** Opening TEXT SEGMENT block **

The standard sentencing range for the crime is five years and seven months to seven years and five months in prison.
However, Benton County Prosecutor Andy Miller said he will recommend an exceptional sentence below the range at four years. Flett will receive credit for the time he has served in the Benton County jail since his arrest.
"I think that he needs to get to prison where he's going to hopefully get better mental treatment than he can in the jail," Miller told the Herald.
According to court documents, Flett and Alexander spent an evening drinking and sitting around a fire pit at 60702 Chaffee Road when at some point the friends got into a fight.
Shannon Meiers, a friend, told investigators he went to bed first and woke up the next morning to find Alexander, 64, outside and moaning. Meiers moved Alexander into a bus on the property, which is where he was staying, documents said.
A couple of people later checked to see how Alexander was doing after the beating, and called 911 when they couldn't wake him up, court documents said. Sheriff's deputies arrived around 11:40 a.m. and tried to talk with Alexander, but he was not responsive.
Alexander was taken to Kadlec Regional Medical Center in Richland, where he died Nov. 5.
An autopsy showed he died from a blow to the skull that caused a blood clot, and he also had infections in his lungs and excess fluid in his abdominal cavity, documents said. A forensic pathologist determined that Alexander died from homicidal violence.
Flett had a warrant out for his arrest at the time of the assault against Alexander. He had failed to appear at an Oct. 21, 2010, court hearing for a pending felony charge of failing to register as a sex offender.
Flett was arrested Nov. 1, 2010, on the failure to register warrant, but he wasn't charged with Alexander's death until Dec. 8, 2010, while he already was sitting in jail.

** Closing TEXT SEGMENT block **
** Opening EXERCISE DATA block **

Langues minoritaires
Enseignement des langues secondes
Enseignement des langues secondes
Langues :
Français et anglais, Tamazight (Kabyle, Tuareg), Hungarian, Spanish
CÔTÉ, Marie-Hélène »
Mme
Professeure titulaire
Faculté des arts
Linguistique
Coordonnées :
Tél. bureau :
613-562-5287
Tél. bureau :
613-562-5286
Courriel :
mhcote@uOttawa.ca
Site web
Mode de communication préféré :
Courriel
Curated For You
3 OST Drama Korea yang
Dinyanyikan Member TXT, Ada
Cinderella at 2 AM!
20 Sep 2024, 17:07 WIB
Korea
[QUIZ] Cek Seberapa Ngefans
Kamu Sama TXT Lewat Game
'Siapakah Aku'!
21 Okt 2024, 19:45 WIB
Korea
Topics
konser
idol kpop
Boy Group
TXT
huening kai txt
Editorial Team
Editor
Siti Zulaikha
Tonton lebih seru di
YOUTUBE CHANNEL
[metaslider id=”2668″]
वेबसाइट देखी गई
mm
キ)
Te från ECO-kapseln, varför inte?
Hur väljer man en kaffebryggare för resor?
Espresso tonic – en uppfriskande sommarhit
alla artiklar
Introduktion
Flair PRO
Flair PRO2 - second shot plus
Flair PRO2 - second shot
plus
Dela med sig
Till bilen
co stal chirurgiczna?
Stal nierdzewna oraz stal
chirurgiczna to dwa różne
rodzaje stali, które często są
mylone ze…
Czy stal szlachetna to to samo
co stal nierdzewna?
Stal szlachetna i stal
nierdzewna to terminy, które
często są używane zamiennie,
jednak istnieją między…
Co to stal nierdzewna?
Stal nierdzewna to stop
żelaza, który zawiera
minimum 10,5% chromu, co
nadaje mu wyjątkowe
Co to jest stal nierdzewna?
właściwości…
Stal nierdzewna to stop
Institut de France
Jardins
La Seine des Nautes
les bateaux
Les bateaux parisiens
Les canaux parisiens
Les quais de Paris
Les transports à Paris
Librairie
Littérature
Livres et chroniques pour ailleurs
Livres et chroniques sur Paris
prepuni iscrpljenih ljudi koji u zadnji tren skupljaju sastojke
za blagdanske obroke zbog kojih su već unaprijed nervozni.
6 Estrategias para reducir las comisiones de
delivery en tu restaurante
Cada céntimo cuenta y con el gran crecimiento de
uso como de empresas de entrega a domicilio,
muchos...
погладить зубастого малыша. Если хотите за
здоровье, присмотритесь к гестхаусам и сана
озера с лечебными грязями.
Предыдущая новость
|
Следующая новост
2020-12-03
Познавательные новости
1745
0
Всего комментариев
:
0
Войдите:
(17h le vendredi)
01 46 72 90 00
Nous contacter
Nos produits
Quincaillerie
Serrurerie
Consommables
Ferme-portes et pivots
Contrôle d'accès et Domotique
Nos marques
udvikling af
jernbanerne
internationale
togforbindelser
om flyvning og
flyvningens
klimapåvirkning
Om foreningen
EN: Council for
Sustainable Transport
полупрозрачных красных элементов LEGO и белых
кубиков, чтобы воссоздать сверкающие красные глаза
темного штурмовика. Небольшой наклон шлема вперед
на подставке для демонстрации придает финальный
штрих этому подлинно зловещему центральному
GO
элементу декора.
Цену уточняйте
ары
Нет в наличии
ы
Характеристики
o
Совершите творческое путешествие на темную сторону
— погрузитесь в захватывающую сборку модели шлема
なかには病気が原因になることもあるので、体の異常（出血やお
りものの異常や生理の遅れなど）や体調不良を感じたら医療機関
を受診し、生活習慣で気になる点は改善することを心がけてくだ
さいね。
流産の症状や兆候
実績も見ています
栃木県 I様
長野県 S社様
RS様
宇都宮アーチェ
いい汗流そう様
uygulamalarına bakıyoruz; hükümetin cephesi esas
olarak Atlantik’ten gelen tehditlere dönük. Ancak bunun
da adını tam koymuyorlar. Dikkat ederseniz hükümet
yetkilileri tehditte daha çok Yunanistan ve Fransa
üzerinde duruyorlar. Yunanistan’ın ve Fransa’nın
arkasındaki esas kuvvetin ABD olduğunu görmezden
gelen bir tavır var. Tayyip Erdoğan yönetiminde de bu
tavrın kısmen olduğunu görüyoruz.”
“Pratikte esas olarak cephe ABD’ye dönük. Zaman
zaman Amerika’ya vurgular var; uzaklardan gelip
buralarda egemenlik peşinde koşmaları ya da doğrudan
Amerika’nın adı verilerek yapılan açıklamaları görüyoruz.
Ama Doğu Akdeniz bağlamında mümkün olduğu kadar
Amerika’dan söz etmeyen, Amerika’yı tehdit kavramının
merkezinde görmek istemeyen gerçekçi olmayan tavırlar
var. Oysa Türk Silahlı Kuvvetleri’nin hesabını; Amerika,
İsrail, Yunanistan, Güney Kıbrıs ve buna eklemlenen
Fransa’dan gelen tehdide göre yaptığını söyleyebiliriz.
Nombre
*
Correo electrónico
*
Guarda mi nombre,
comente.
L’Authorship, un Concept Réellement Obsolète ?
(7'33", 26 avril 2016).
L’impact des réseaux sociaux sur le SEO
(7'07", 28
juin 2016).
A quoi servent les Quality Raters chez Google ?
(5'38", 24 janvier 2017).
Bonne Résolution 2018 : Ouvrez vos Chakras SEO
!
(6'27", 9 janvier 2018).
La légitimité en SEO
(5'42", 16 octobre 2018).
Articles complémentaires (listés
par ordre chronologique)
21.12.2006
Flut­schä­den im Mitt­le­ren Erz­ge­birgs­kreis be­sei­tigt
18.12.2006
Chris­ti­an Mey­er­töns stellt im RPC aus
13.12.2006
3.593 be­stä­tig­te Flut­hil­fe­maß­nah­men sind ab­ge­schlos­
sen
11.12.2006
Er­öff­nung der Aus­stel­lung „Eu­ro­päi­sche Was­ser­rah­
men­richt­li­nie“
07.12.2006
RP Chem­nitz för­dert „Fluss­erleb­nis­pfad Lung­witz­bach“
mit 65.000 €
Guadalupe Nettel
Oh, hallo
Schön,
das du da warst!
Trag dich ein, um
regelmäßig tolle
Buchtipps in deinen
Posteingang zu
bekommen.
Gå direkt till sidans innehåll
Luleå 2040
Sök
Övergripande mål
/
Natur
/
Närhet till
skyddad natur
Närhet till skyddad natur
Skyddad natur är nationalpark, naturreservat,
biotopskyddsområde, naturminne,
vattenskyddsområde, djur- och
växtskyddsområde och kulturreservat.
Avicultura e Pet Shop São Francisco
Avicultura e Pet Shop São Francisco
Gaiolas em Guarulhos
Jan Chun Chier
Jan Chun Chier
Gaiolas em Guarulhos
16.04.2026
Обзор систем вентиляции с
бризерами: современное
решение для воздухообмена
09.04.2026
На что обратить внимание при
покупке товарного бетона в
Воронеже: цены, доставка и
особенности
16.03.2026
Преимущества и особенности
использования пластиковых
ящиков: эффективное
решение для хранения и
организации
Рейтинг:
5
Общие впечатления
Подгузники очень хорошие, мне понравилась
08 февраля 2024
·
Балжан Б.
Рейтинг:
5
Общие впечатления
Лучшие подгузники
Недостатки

** Closing EXERCISE DATA block **

WORK INSTRUCTION A
In the article about Flett's case, what sentence will Andy Miller recommend?
WORK INSTRUCTION B
List every person named in the article about Flett's case.
WORK INSTRUCTION C
Carry on the article about Flett's case, beginning after its final sentence.

EXPECTED OUTPUT A
An exceptional sentence below the range, at four years.

EXPECTED OUTPUT B
Andy Miller, Flett, Alexander, Shannon Meiers

EXPECTED OUTPUT C
He initially was charged with first-degree manslaughter "based on the theory that while (Flett) did not intend to kill Jeffrey Alexander, his physical assault recklessly caused his death," Miller wrote in a court document explaining why the charge was reduced for the plea.
Earlier this year, Flett was ordered to undergo an evaluation at Eastern State Hospital in Medical Lake because of concerns about his mental health. State psychologists found he was competent, but delusional, Miller said.
Flett then was evaluated by a defense expert, Spokane psychologist Roy Mark Mays Jr., who found that Flett is not competent, Miller said.
"While the state believes that based on those evaluations, (Flett) is competent to stand trial, the state believes that there may be reasonable doubt as to whether the defendant had the requisite mental state of recklessness and that the mental state of criminal negligence would be more appropriate," Miller said in the court document.
"This is also consistent with evidence that (Flett) was intoxicated from alcohol at the time of the assault," he added. And while voluntary intoxication can be a defense in first-degree manslaughter, it cannot be used in second-degree.
As a part of the plea agreement, Miller said he would dismiss all other current charges pending against Flett with prejudice, meaning they cannot be re-filed.
That includes the failure to register and a charge of custodial assault.
While sitting behind bars on the manslaughter charge, Flett allegedly hit a corrections officer April 18.
Court documents state that he became verbal with Corrections Officer Robert Mancillas and pushed him, striking the officer in the arm and hitting his eyeglasses.
Flett continued to go after Mancillas and refused to comply with orders, so he had to be escorted out of his cell, documents said.
The assault reportedly was witnessed by at least one other officer.
Flett will return to court today on the dismissal for those two cases.